◆ **What to work on**: Leaving out every picture, copy the lines of the material below exactly, from the line containing "serving tray: present" through the line containing "stool: none [54,143,99,197]".
[Opening Dataset records section]
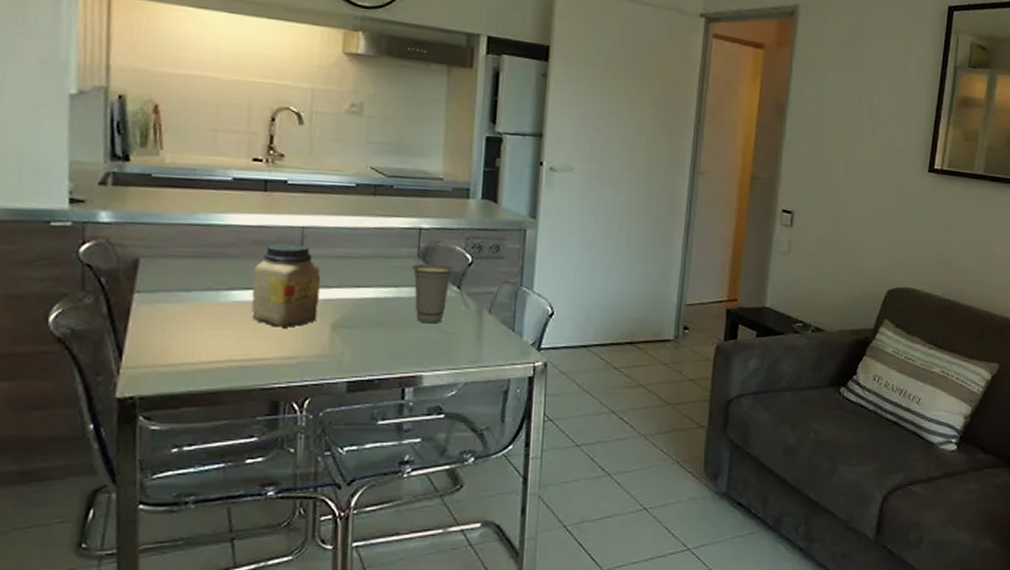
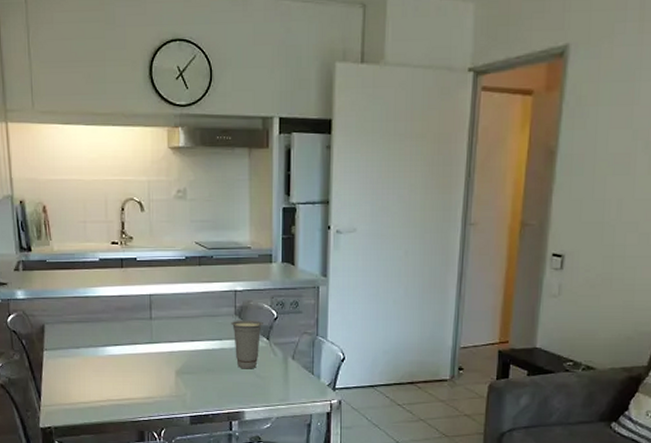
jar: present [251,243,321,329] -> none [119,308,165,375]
[Closing Dataset records section]
[Opening Dataset records section]
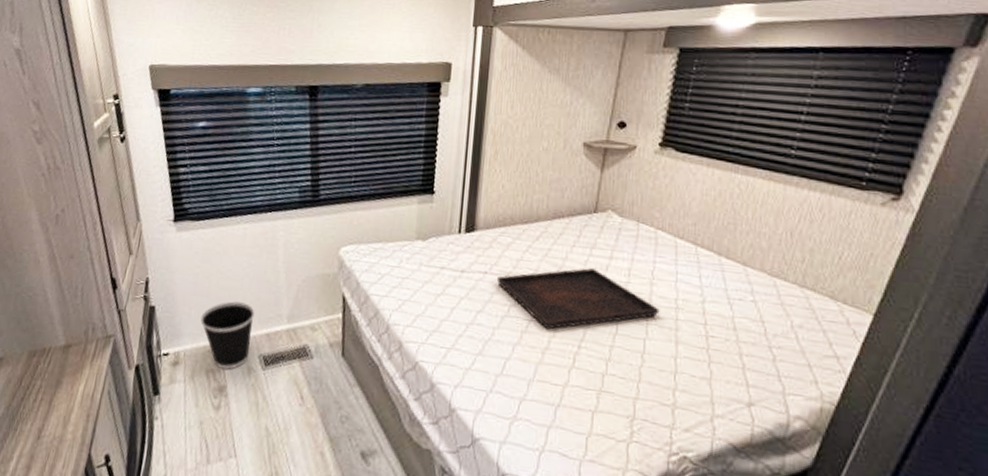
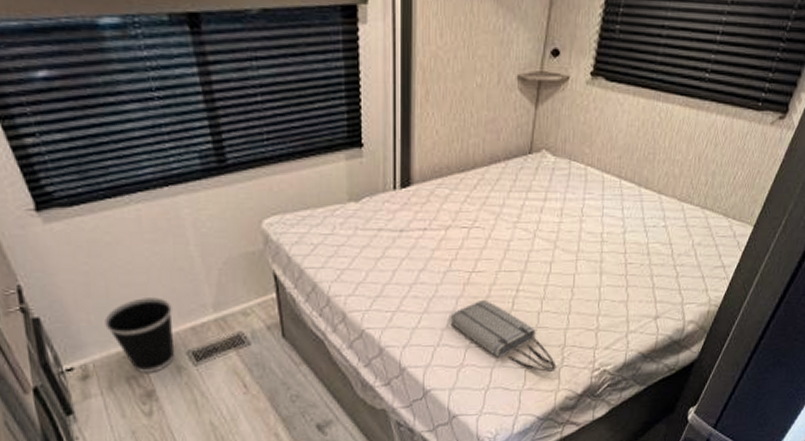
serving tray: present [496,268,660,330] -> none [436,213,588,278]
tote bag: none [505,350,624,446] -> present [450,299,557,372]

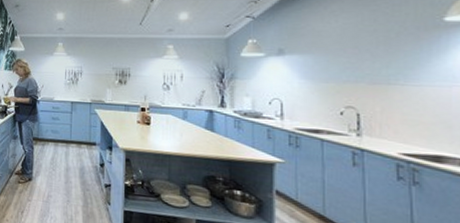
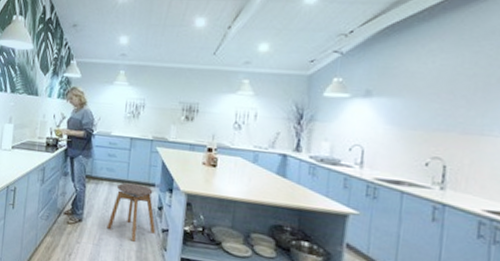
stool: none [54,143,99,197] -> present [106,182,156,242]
[Closing Dataset records section]
[Opening Dataset records section]
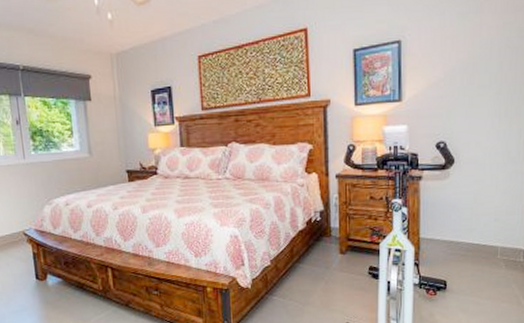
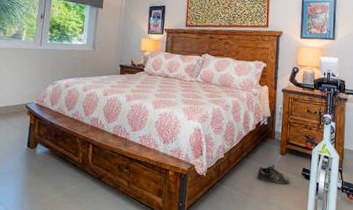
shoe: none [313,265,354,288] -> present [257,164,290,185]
[Closing Dataset records section]
◆ **Answer**:
serving tray: present [496,268,660,330] -> none [436,213,588,278]
tote bag: none [505,350,624,446] -> present [450,299,557,372]

stool: none [54,143,99,197] -> present [106,182,156,242]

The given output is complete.